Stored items
========================================

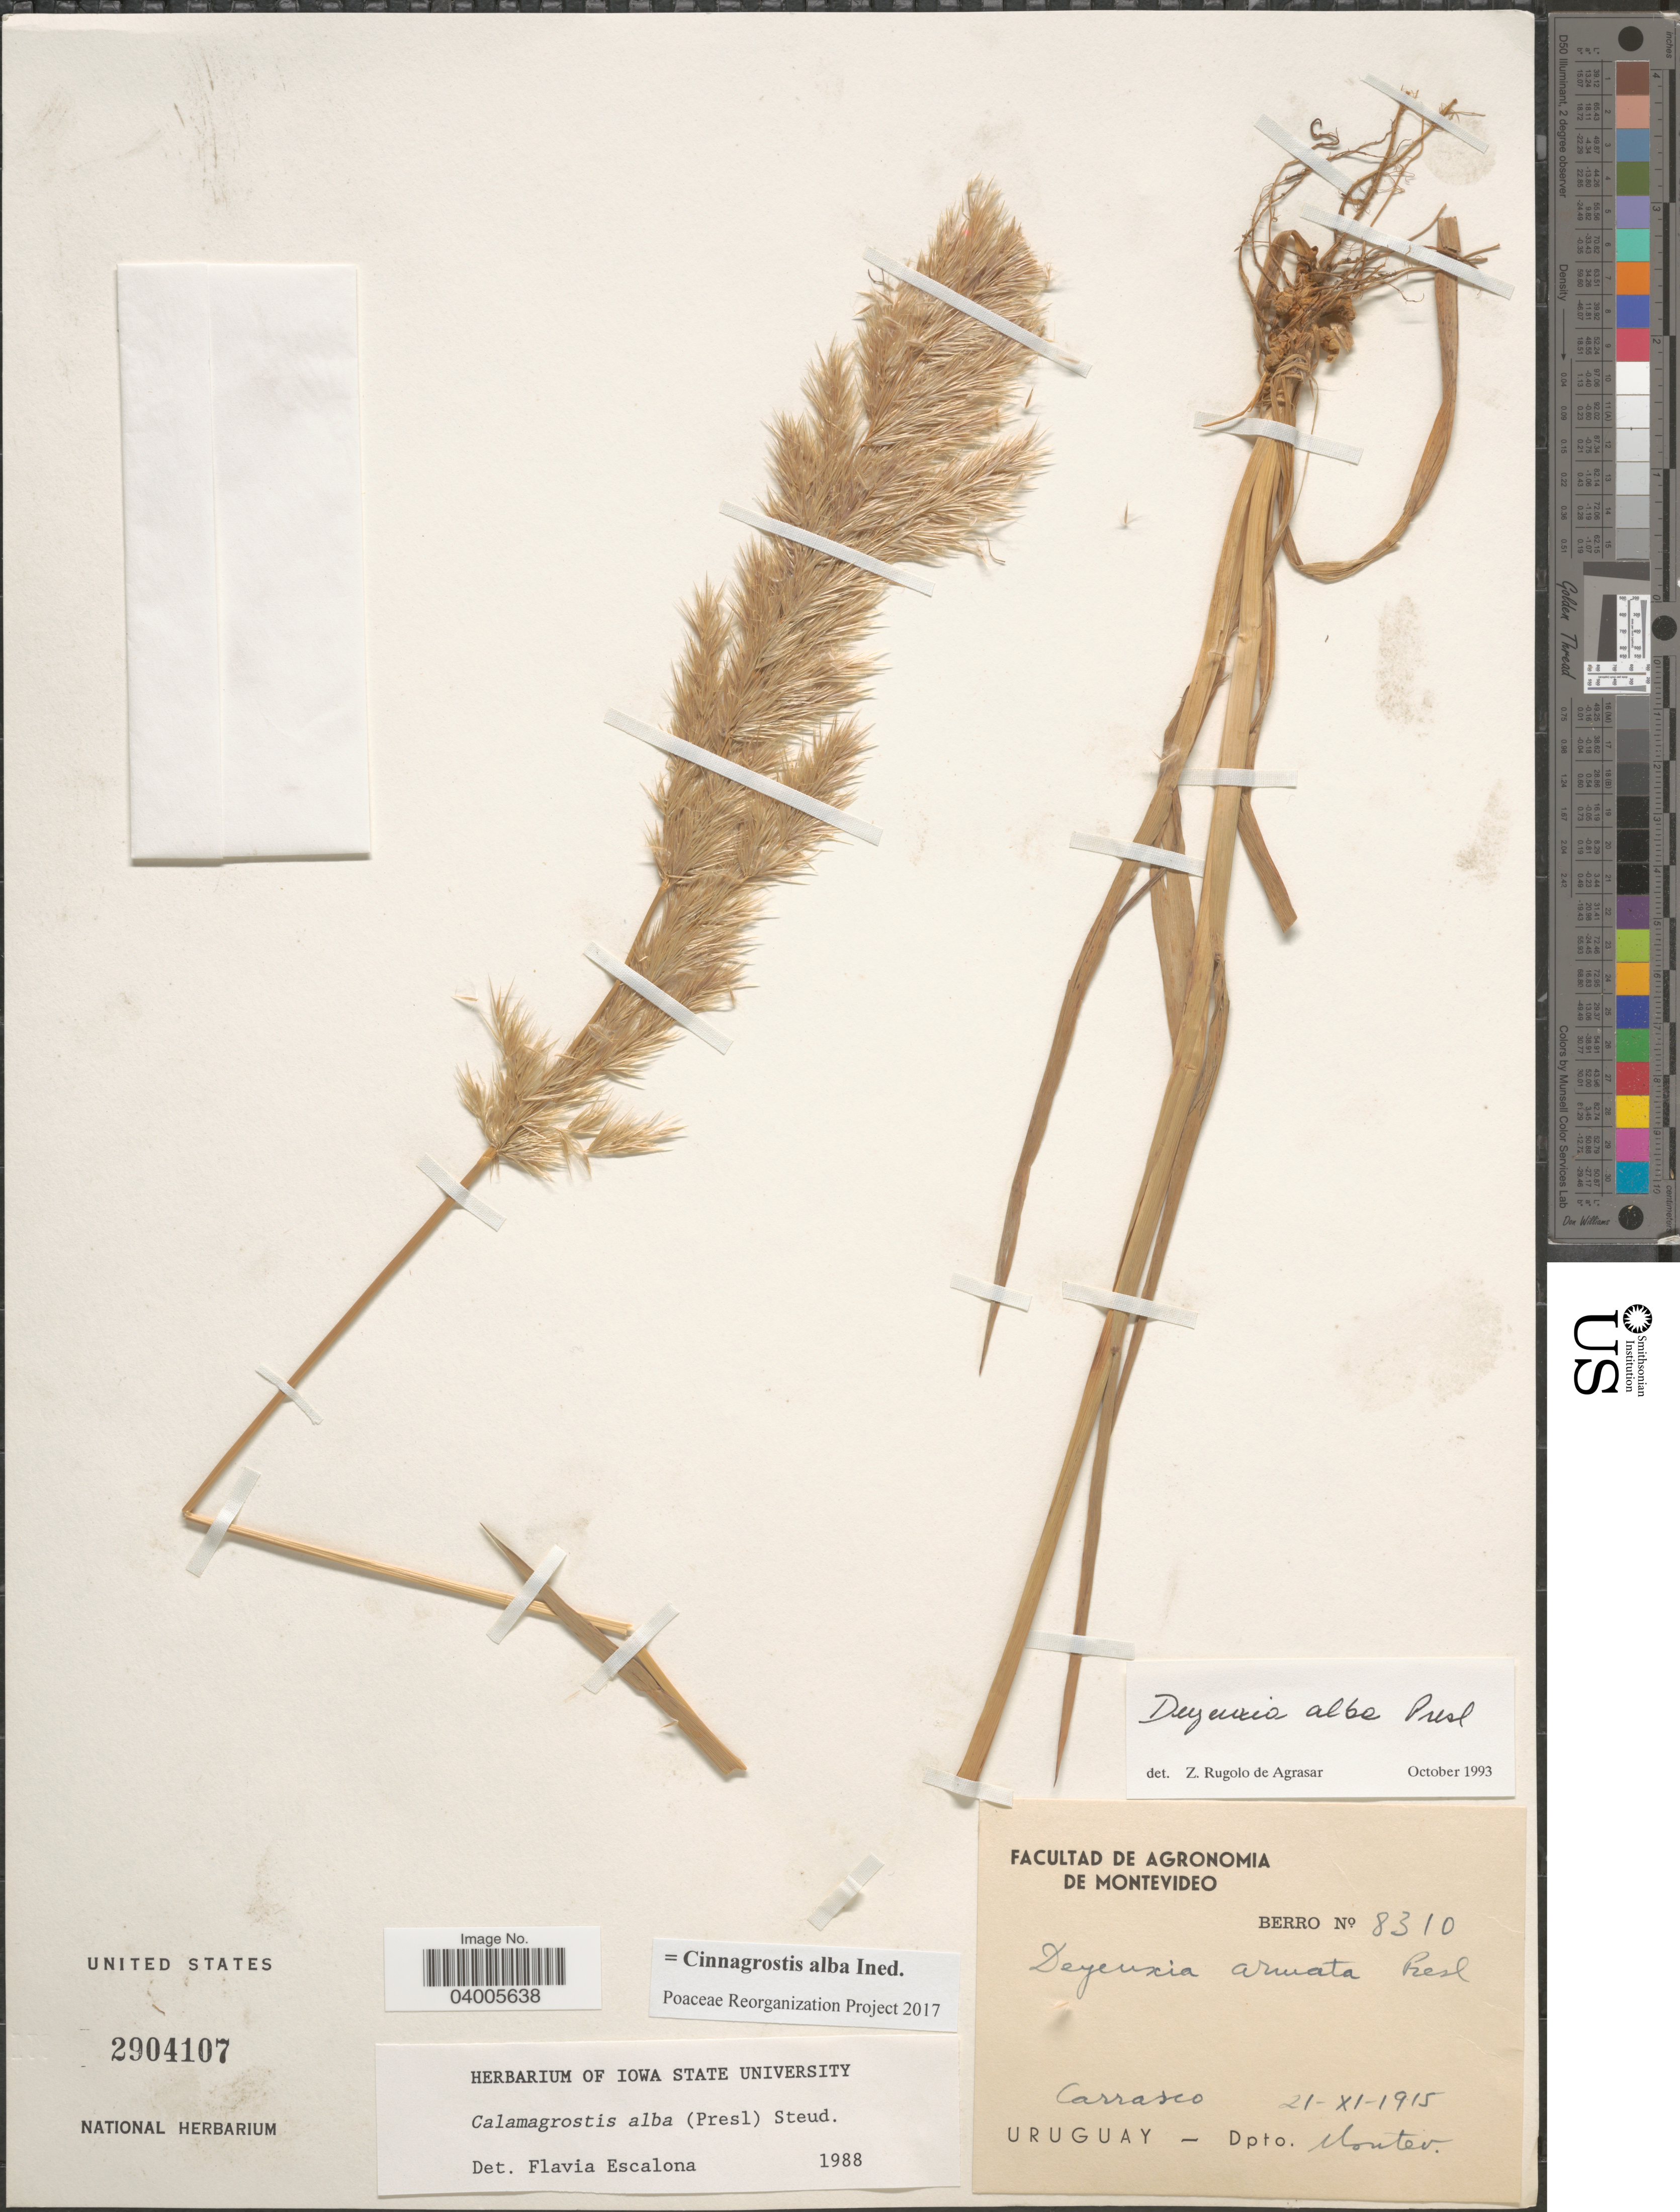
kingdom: Plantae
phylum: Tracheophyta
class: Liliopsida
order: Poales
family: Poaceae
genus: Cinnagrostis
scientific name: Cinnagrostis alba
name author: (J. Presl) P.M. Peterson et al.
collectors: Berro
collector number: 8310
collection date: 1915-11-21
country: Uruguay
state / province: Montevideo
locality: Carrasco. Dpto. Montev.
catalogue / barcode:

========================================

* WHAT YOU ARE ASKED TO DO *
Copy out the lines of the data word for word, beginning with the line that contains "genus: Cinnagrostis" and continuing through the last line of the data.

* EXERCISE OUTPUT *
genus: Cinnagrostis
scientific name: Cinnagrostis alba
name author: (J. Presl) P.M. Peterson et al.
collectors: Berro
collector number: 8310
collection date: 1915-11-21
country: Uruguay
state / province: Montevideo
locality: Carrasco. Dpto. Montev.
catalogue / barcode:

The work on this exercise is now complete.